HALF: Holistic Auto Machine Learning for FPGAs
University of Kaiserslautern, Kaiserslautern, Germany
arXiv:2106.14771 [cs.AR], (28 Jun 2021)
@misc{ney2021half,
title={HALF: Holistic Auto Machine Learning for FPGAs},
author={Jonas Ney and Dominik Loroch and Vladimir Rybalkin and Nico Weber and Jens Krüger and Norbert Wehn},
year={2021},
eprint={2106.14771},
archivePrefix={arXiv},
primaryClass={cs.AR}
}
Deep Neural Networks (DNNs) are capable of solving complex problems in domains related to embedded systems, such as image and natural language processing. To efficiently implement DNNs on a specific FPGA platform for a given cost criterion, e.g. energy efficiency, an enormous amount of design parameters has to be considered from the topology down to the final hardware implementation. Interdependencies between the different design layers have to be taken into account and explored efficiently, making it hardly possible to find optimized solutions manually.
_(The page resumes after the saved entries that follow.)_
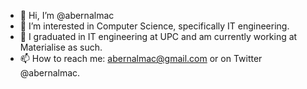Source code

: - 👋 Hi, I’m @abernalmac
- 👀 I’m interested in Computer Science, specifically IT engineering. 
- 🌱 I graduated in IT engineering at UPC and am currently working at Materialise as such. 
- 📫 How to reach me: abernalmac@gmail.com or on Twitter @abernalmac. 

<!---
abernalmac/abernalmac is a ✨ special ✨ repository because its `README.md` (this file) appears on your GitHub profile.
You can click the Preview link to take a look at your changes.
--->
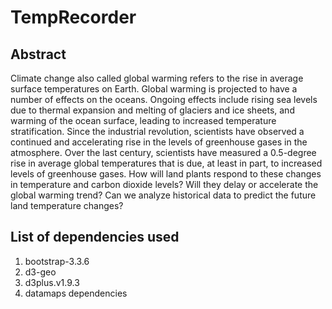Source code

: # TempRecorder

## Abstract
Climate change also called global warming refers to the rise in average surface temperatures on Earth. Global warming is projected to have a number of effects on the oceans. Ongoing effects include rising sea levels due to thermal expansion and melting of glaciers and ice sheets, and warming of the ocean surface, leading to increased temperature stratification. Since the industrial revolution, scientists have observed a continued and accelerating rise in the levels of greenhouse gases in the atmosphere. Over the last century, scientists have measured a 0.5-degree rise in average global temperatures that is due, at least in part, to increased levels of greenhouse gases. How will land plants respond to these changes in temperature and carbon dioxide levels? Will they delay or accelerate the global warming trend? Can we analyze historical data to predict the future land temperature changes?

## List of dependencies used
1. bootstrap-3.3.6
2. d3-geo
3. d3plus.v1.9.3
4. datamaps dependencies

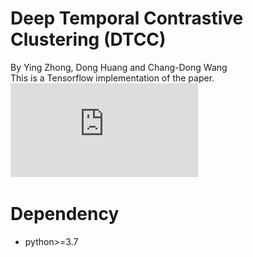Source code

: Deep Temporal Contrastive Clustering (DTCC)
====
By Ying Zhong, Dong Huang and Chang-Dong Wang<br>
This is a Tensorflow implementation of the paper.
![image text](https://github.com/07zy/DTCC/blob/main/Fig/framework.pdf)

Dependency
=====
* python>=3.7


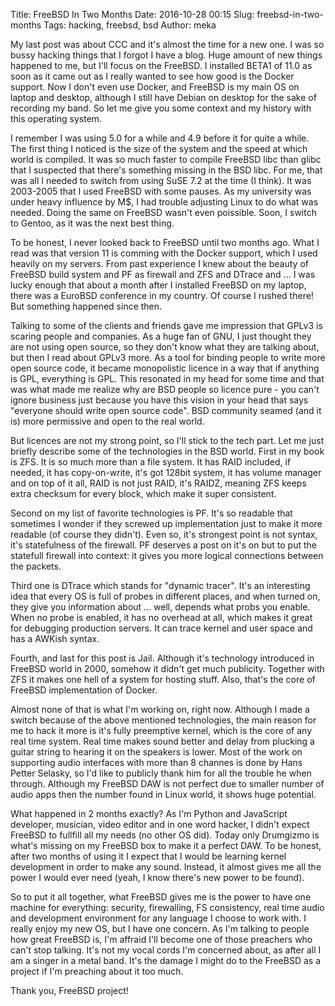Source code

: Title: FreeBSD In Two Months
Date: 2016-10-28 00:15
Slug: freebsd-in-two-months
Tags: hacking, freebsd, bsd
Author: meka


My last post was about CCC and it's almost the time for a new one. I was so
bussy hacking things that I forgot I have a blog. Huge amount of new things
happened to me, but I'll focus on the FreeBSD. I installed BETA1 of 11.0 as soon
as it came out as I really wanted to see how good is the Docker support. Now I
don't even use Docker, and FreeBSD is my main OS on laptop and desktop, although
I still have Debian on desktop for the sake of recording my band. So let me give
you some context and my history with this operating system.

I remember I was using 5.0 for a while and 4.9 before it for quite a while. The
first thing I noticed is the size of the system and the speed at which world is
compiled. It was so much faster to compile FreeBSD libc than glibc that I
suspected that there's something missing in the BSD libc. For me, that was all I
needed to switch from using SuSE 7.2 at the time (I think). It was 2003-2005
that I used FreeBSD with some pauses. As my university was under heavy influence
by M$, I had trouble adjusting Linux to do what was needed. Doing the same on
FreeBSD wasn't even poissible. Soon, I switch to Gentoo, as it was the next best
thing.

To be honest, I never looked back to FreeBSD until two months ago. What I read
was that version 11 is comming with the Docker support, which I used heavily on
my servers. From past experience I knew about the beauty of FreeBSD build system
and PF as firewall and ZFS and DTrace and ... I was lucky enough that about a
month after I installed FreeBSD on my laptop, there was a EuroBSD conference in
my country. Of course I rushed there! But something happened since then.

Talking to some of the clients and friends gave me impression that GPLv3 is
scaring people and companies. As a huge fan of GNU, I just thought they are not
using open source, so they don't know what they are talking about, but then I
read about GPLv3 more. As a tool for binding people to write more open source
code, it became monopolistic licence in a way that if anything is GPL,
everything is GPL. This resonated in my head for some time and that was what
made me realize why are BSD people so licence pure - you can't ignore business
just because you have this vision in your head that says "everyone should write
open source code". BSD community seamed (and it is) more permissive and open to
the real world.

But licences are not my strong point, so I'll stick to the tech part. Let me
just briefly describe some of the technologies in the BSD world. First in my
book is ZFS. It is so much more than a file system. It has RAID included, if
needed, it has copy-on-write, it's got 128bit system, it has volume manager and
on top of it all, RAID is not just RAID, it's RAIDZ, meaning ZFS keeps extra
checksum for every block, which make it super consistent.

Second on my list of favorite technologies is PF. It's so readable that
sometimes I wonder if they screwed up implementation just to make it more
readable (of course they didn't). Even so, it's strongest point is not syntax,
it's statefulness of the firewall. PF deserves a post on it's on but to put the
statefull firewall into context: it gives you more logical connections between
the packets.

Third one is DTrace which stands for "dynamic tracer". It's an interesting idea
that every OS is full of probes in different places, and when turned on, they
give you information about ... well, depends what probs you enable. When no
probe is enabled, it has no overhead at all, which makes it great for debugging
production servers. It can trace kernel and user space and has a AWKish syntax.

Fourth, and last for this post is Jail. Although it's technology introduced in
FreeBSD world in 2000, somehow it didn't get much publicity. Together with ZFS
it makes one hell of a system for hosting stuff. Also, that's the core of
FreeBSD implementation of Docker.

Almost none of that is what I'm working on, right now. Although I made a switch
because of the above mentioned technologies, the main reason for me to hack it
more is it's fully preemptive kernel, which is the core of any real time system.
Real time makes sound better and delay from plucking a guitar string to hearing
it on the speakers is lower. Most of the work on supporting audio interfaces
with more than 8 channes is done by Hans Petter Selasky, so I'd like to
publicly thank him for all the trouble he when through. Although my FreeBSD DAW
is not perfect due to smaller number of audio apps then the number found in
Linux world, it shows huge potential.

What happened in 2 months exactly? As I'm Python and JavaScript developer,
musician, video editor and in one word hacker, I didn't expect FreeBSD to
fullfill all my needs (no other OS did). Today only Drumgizmo is what's missing
on my FreeBSD box to make it a perfect DAW. To be honest, after two months of
using it I expect that I would be learning kernel development in order to make
any sound. Instead, it almost gives me all the power I would ever need (yeah,
I know there's new power to be found).

So to put it all together, what FreeBSD gives me is the power to have one
machine for everything: security, firewalling, FS consistency, real time audio
and development environment for any language I choose to work with. I really
enjoy my new OS, but I have one concern. As I'm talking to people how great
FreeBSD is, I'm affraid I'll become one of those preachers who can't stop
talking. It's not my vocal cords I'm concerned about, as after all I am a singer
in a metal band. It's the damage I might do to the FreeBSD as a project if I'm
preaching about it too much.

Thank you, FreeBSD project!
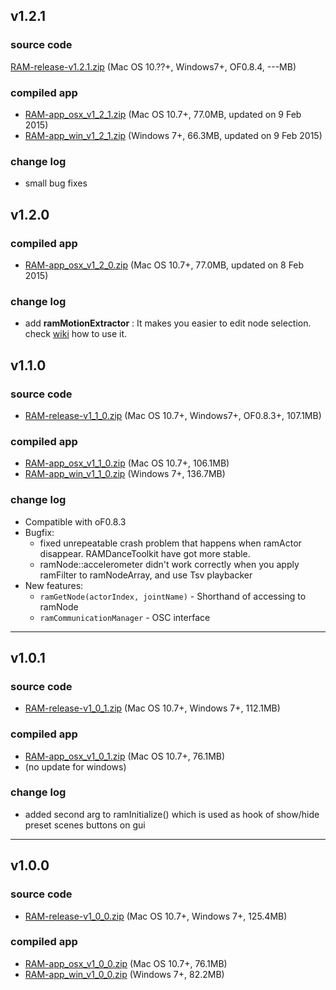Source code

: ## v1.2.1

### source code
[RAM-release-v1.2.1.zip]() (Mac OS 10.??+, Windows7+, OF0.8.4, ---MB)

### compiled app
- [RAM-app_osx_v1_2_1.zip](http://data.ycam.jp/interlab/ram/other_releases/RAM-app_osx_v1_2_1.zip) (Mac OS 10.7+, 77.0MB, updated on 9 Feb 2015)
- [RAM-app_win_v1_2_1.zip](http://data.ycam.jp/interlab/ram/other_releases/RAM-app_win_v1_2_1.zip) (Windows 7+, 66.3MB, updated on 9 Feb 2015)

### change log
- small bug fixes

## v1.2.0

### compiled app
- [RAM-app_osx_v1_2_0.zip](http://data.ycam.jp/interlab/ram/other_releases/RAM-app_osx_v1_2_0.zip) (Mac OS 10.7+, 77.0MB, updated on 8 Feb 2015)

### change log
- add **ramMotionExtractor** : It makes you easier to edit node selection. check [wiki](https://github.com/YCAMInterlab/RAMDanceToolkit/wiki/RAM-API-Reference-MotionExtractor_jp) how to use it.


## v1.1.0

### source code
- [RAM-release-v1_1_0.zip](https://github.com/YCAMInterlab/RAMDanceToolkit/releases/download/v1.1.0/RAM-release-v1_1_0.zip) (Mac OS 10.7+, Windows7+, OF0.8.3+, 107.1MB)

### compiled app
- [RAM-app_osx_v1_1_0.zip](https://github.com/YCAMInterlab/RAMDanceToolkit/releases/download/v1.1.0/RAM-app_osx_v1_1_0.zip) (Mac OS 10.7+, 106.1MB)
- [RAM-app_win_v1_1_0.zip](https://github.com/YCAMInterlab/RAMDanceToolkit/releases/download/v1.1.0/RAM-app_win_v1_1_0.zip) (Windows 7+, 136.7MB)

### change log

- Compatible with oF0.8.3
- Bugfix:
  - fixed unrepeatable crash problem that happens when ramActor disappear. RAMDanceToolkit have got more stable.
  - ramNode::accelerometer didn't work correctly when you apply ramFilter to ramNodeArray, and use Tsv playbacker
- New features:
  - `ramGetNode(actorIndex, jointName)` - Shorthand of accessing to ramNode
  - `ramCommunicationManager` - OSC interface


---


## v1.0.1

### source code
- [RAM-release-v1_0_1.zip](https://github.com/YCAMInterlab/RAMDanceToolkit/releases/download/v1.0.1/RAM-release-v1_0_1.zip) (Mac OS 10.7+, Windows 7+, 112.1MB)

### compiled app
- [RAM-app_osx_v1_0_1.zip](https://github.com/YCAMInterlab/RAMDanceToolkit/releases/download/v1.0.1/RAM-app_osx_v1_0_1.zip) (Mac OS 10.7+, 76.1MB)
- (no update for windows)

### change log

- added second arg to ramInitialize() which is used as hook of show/hide preset scenes buttons on gui


---


## v1.0.0

### source code
- [RAM-release-v1_0_0.zip](https://github.com/YCAMInterlab/RAMDanceToolkit/releases/download/v1.0.0/RAM-release-v1_0_0.zip) (Mac OS 10.7+, Windows 7+, 125.4MB)

### compiled app
- [RAM-app_osx_v1_0_0.zip](https://github.com/YCAMInterlab/RAMDanceToolkit/releases/download/v1.0.0/RAM-app_osx_v1_0_0.zip) (Mac OS 10.7+, 76.1MB)
- [RAM-app_win_v1_0_0.zip](https://github.com/YCAMInterlab/RAMDanceToolkit/releases/download/v1.0.0/RAM-app_win_v1_0_0.zip) (Windows 7+, 82.2MB)

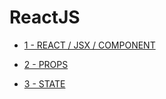 # ReactJS

* [1 - REACT / JSX / COMPONENT](https://github.com/uguryuce/reactJS-document/blob/master/react-md/1-react-jsx-component.md)

* [2 - PROPS](https://github.com/uguryuce/reactJS-document/blob/master/react-md/2-props.md)

* [3 - STATE](https://github.com/uguryuce/reactJS-document/blob/master/react-md/3-state.md)

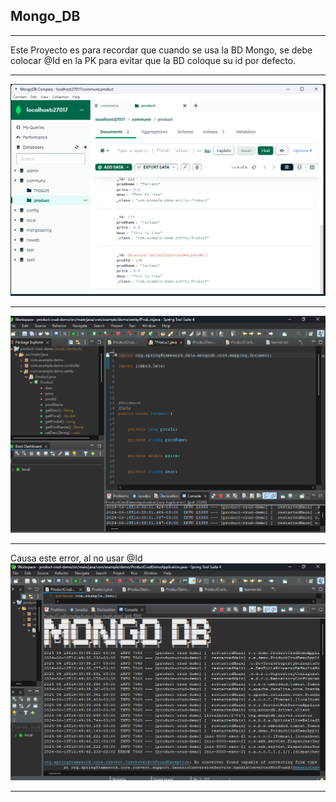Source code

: ## Mongo_DB
___
Este Proyecto es para recordar que cuando se usa la BD Mongo, se debe colocar @Id en la PK para evitar que la BD coloque su id por defecto.
___
![alt text](imagen_1.png)
___
![alt text](imagen_2.png)
___
Causa este error, al no usar @Id  
![alt text](imagen_3.png)
___
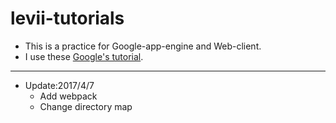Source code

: # levii-tutorials

* This is a practice for Google-app-engine and Web-client.
* I use these [Google's tutorial](https://cloud.google.com/appengine/docs/python/).


---

* Update:2017/4/7
  - Add webpack
  - Change directory map
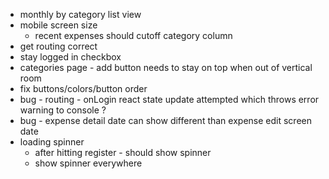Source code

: - monthly by category list view
- mobile screen size
  - recent expenses should cutoff category column
- get routing correct
- stay logged in checkbox
- categories page - add button needs to stay on top when out of vertical room
- fix buttons/colors/button order
- bug - routing - onLogin react state update attempted which throws error warning to console ?
- bug - expense detail date can show different than expense edit screen date
- loading spinner
  - after hitting register - should show spinner
  - show spinner everywhere
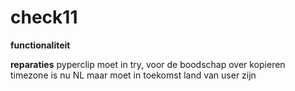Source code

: # check11

**functionaliteit**

**reparaties**
pyperclip moet in try, voor de boodschap over kopieren
timezone is nu NL maar moet in toekomst land van user zijn

<!-- [GitHub-flavored Markdown](https://guides.github.com/features/mastering-markdown/) -->
<!-- python3 -m pip install --upgrade build for building the thing -->

<!-- python3 -m build -->
<!-- twine upload dist/* for uploading to pypi -->
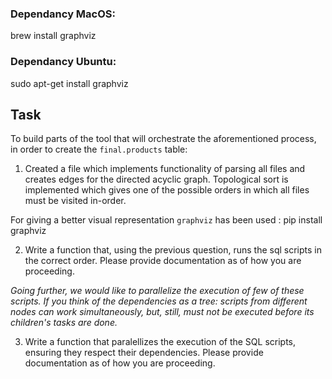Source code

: ### Dependancy MacOS:
brew install graphviz
### Dependancy Ubuntu:
  sudo apt-get install graphviz

## Task

To build parts of the tool that will orchestrate the aforementioned process, in order to create the `final.products` table:


1. Created a file which implements functionality of parsing all files and creates edges for the directed acyclic graph. Topological sort is implemented which gives one of the possible orders in which all files must be visited in-order.

For giving a better visual representation `graphviz` has been used :
pip install graphviz


2. Write a function that, using the previous question, runs the sql scripts in the correct order. Please provide documentation as of how you are proceeding.

*Going further, we would like to parallelize the execution of few of these scripts. If you think of the dependencies as a tree: scripts from different nodes can work simultaneously, but, still, must not be executed before its children's tasks are done.*

3. Write a function that paralellizes the execution of the SQL scripts, ensuring they respect their dependencies. Please provide documentation as of how you are proceeding. 
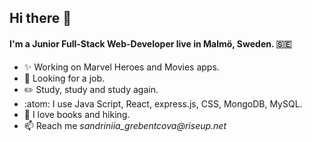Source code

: ## Hi there 👋

#### I'm a Junior Full-Stack Web-Developer live in Malmö, Sweden. :sweden:

* ✨ Working on Marvel Heroes and Movies apps.
* 👀 Looking for a job.
* :pencil2: Study, study and study again.
* :atom: I use Java Script, React, express.js, CSS, MongoDB, MySQL.
* :purple_heart: I love books and hiking.
*  📫 Reach me _sandriniia_grebentcova@riseup.net_


<!---
Sandriniia/Sandriniia is a ✨ special ✨ repository because its `README.md` (this file) appears on your GitHub profile.
You can click the Preview link to take a look at your changes.
--->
An automatic, holistic design approach can improve the quality of DNN implementations on FPGA significantly. To this end, we present a cross-layer design space exploration methodology. It comprises optimizations starting from a hardware-aware topology search for DNNs down to the final optimized implementation for a given FPGA platform. The methodology is implemented in our Holistic Auto machine Learning for FPGAs (HALF) framework, which combines an evolutionary search algorithm, various optimization steps and a library of parametrizable hardware DNN modules. HALF automates both the exploration process and the implementation of optimized solutions on a target FPGA platform for various applications. We demonstrate the performance of HALF on a medical use case for arrhythmia detection for three different design goals, i.e. low-energy, low-power and high-throughput respectively. Our FPGA implementation outperforms a TensorRT optimized model on an Nvidia Jetson platform in both throughput and energy consumption.